INPUT DATA |

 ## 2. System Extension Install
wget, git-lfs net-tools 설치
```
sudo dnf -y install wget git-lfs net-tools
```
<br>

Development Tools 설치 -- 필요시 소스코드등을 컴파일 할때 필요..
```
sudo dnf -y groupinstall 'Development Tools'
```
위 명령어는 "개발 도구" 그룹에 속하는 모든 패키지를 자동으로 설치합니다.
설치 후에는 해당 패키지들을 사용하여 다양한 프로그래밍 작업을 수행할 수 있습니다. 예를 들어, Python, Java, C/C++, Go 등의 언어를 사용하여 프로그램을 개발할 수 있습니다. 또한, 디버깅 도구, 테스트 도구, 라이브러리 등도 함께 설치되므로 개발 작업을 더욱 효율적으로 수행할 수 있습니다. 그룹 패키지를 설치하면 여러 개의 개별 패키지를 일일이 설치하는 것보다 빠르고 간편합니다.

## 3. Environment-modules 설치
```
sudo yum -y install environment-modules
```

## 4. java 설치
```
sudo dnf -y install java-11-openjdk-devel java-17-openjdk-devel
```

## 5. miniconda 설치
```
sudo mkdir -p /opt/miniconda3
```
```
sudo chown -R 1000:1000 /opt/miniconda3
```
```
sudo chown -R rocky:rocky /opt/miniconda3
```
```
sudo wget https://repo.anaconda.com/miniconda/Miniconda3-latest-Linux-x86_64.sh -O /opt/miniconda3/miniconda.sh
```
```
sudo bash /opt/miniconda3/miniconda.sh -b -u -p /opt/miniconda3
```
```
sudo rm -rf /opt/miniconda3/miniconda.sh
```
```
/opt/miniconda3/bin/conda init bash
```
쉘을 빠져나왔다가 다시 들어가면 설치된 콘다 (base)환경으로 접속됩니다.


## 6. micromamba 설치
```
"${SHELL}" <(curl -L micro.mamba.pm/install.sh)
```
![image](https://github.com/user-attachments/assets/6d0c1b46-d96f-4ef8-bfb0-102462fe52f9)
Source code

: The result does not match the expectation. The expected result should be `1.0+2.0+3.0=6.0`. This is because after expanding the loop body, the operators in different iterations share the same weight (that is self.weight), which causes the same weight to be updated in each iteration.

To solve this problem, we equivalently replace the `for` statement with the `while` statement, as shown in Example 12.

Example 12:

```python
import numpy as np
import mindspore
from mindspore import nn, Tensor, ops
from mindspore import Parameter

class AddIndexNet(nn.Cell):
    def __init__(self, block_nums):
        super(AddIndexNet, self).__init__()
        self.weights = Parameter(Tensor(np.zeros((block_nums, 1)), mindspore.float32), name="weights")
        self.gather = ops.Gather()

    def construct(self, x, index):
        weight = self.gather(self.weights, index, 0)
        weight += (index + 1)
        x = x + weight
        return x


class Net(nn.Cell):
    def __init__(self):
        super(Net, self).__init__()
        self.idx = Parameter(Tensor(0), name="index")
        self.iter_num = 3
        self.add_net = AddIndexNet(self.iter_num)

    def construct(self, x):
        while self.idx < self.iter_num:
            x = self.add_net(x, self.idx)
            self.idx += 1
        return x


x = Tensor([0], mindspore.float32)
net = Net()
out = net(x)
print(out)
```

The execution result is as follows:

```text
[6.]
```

EXERCISE DETAILS | Please write out all the data above, exactly as it reads.

SOLUTION TO THIS PROBLEM |
 ## 2. System Extension Install
wget, git-lfs net-tools 설치
```
sudo dnf -y install wget git-lfs net-tools
```
<br>

Development Tools 설치 -- 필요시 소스코드등을 컴파일 할때 필요..
```
sudo dnf -y groupinstall 'Development Tools'
```
위 명령어는 "개발 도구" 그룹에 속하는 모든 패키지를 자동으로 설치합니다.
설치 후에는 해당 패키지들을 사용하여 다양한 프로그래밍 작업을 수행할 수 있습니다. 예를 들어, Python, Java, C/C++, Go 등의 언어를 사용하여 프로그램을 개발할 수 있습니다. 또한, 디버깅 도구, 테스트 도구, 라이브러리 등도 함께 설치되므로 개발 작업을 더욱 효율적으로 수행할 수 있습니다. 그룹 패키지를 설치하면 여러 개의 개별 패키지를 일일이 설치하는 것보다 빠르고 간편합니다.

## 3. Environment-modules 설치
```
sudo yum -y install environment-modules
```

## 4. java 설치
```
sudo dnf -y install java-11-openjdk-devel java-17-openjdk-devel
```

## 5. miniconda 설치
```
sudo mkdir -p /opt/miniconda3
```
```
sudo chown -R 1000:1000 /opt/miniconda3
```
```
sudo chown -R rocky:rocky /opt/miniconda3
```
```
sudo wget https://repo.anaconda.com/miniconda/Miniconda3-latest-Linux-x86_64.sh -O /opt/miniconda3/miniconda.sh
```
```
sudo bash /opt/miniconda3/miniconda.sh -b -u -p /opt/miniconda3
```
```
sudo rm -rf /opt/miniconda3/miniconda.sh
```
```
/opt/miniconda3/bin/conda init bash
```
쉘을 빠져나왔다가 다시 들어가면 설치된 콘다 (base)환경으로 접속됩니다.


## 6. micromamba 설치
```
"${SHELL}" <(curl -L micro.mamba.pm/install.sh)
```
![image](https://github.com/user-attachments/assets/6d0c1b46-d96f-4ef8-bfb0-102462fe52f9)
Source code

: The result does not match the expectation. The expected result should be `1.0+2.0+3.0=6.0`. This is because after expanding the loop body, the operators in different iterations share the same weight (that is self.weight), which causes the same weight to be updated in each iteration.

To solve this problem, we equivalently replace the `for` statement with the `while` statement, as shown in Example 12.

Example 12:

```python
import numpy as np
import mindspore
from mindspore import nn, Tensor, ops
from mindspore import Parameter

class AddIndexNet(nn.Cell):
    def __init__(self, block_nums):
        super(AddIndexNet, self).__init__()
        self.weights = Parameter(Tensor(np.zeros((block_nums, 1)), mindspore.float32), name="weights")
        self.gather = ops.Gather()

    def construct(self, x, index):
        weight = self.gather(self.weights, index, 0)
        weight += (index + 1)
        x = x + weight
        return x


class Net(nn.Cell):
    def __init__(self):
        super(Net, self).__init__()
        self.idx = Parameter(Tensor(0), name="index")
        self.iter_num = 3
        self.add_net = AddIndexNet(self.iter_num)

    def construct(self, x):
        while self.idx < self.iter_num:
            x = self.add_net(x, self.idx)
            self.idx += 1
        return x


x = Tensor([0], mindspore.float32)
net = Net()
out = net(x)
print(out)
```

The execution result is as follows:

```text
[6.]
```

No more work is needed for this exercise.